- _What is required_: In the records below, swap "Momentos" for "Escenas" and write out all the lines again, leaving the pictures out of your answer and changing nothing else.

▽

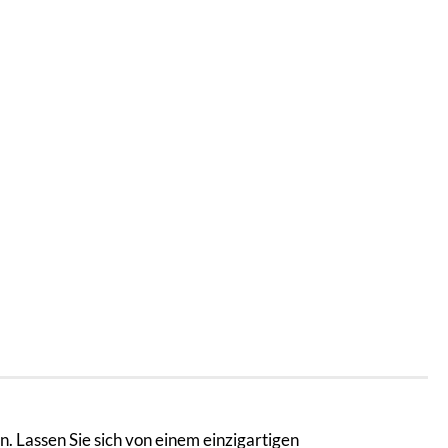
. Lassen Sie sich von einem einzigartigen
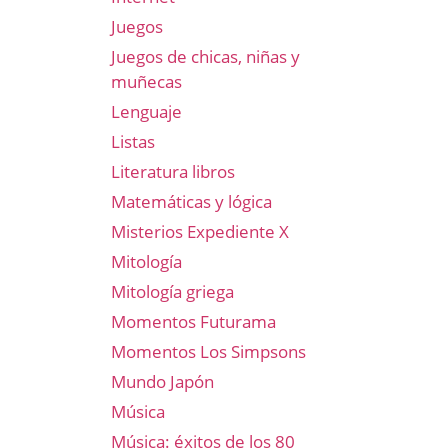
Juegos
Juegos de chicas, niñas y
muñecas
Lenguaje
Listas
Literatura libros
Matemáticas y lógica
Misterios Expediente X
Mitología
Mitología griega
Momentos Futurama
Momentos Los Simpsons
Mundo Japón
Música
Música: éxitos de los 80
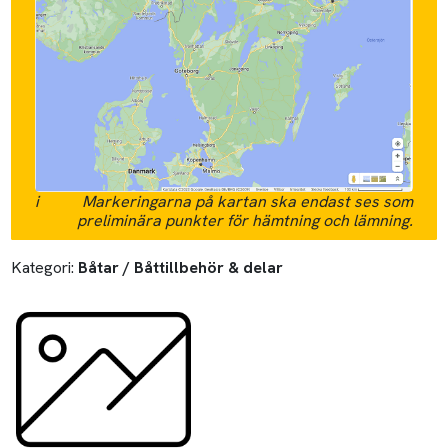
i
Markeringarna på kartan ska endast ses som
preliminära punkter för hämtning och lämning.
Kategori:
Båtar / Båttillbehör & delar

△

- _Written answer_:
. Lassen Sie sich von einem einzigartigen
Juegos
Juegos de chicas, niñas y
muñecas
Lenguaje
Listas
Literatura libros
Matemáticas y lógica
Misterios Expediente X
Mitología
Mitología griega
Escenas Futurama
Escenas Los Simpsons
Mundo Japón
Música
Música: éxitos de los 80
i
Markeringarna på kartan ska endast ses som
preliminära punkter för hämtning och lämning.
Kategori:
Båtar / Båttillbehör & delar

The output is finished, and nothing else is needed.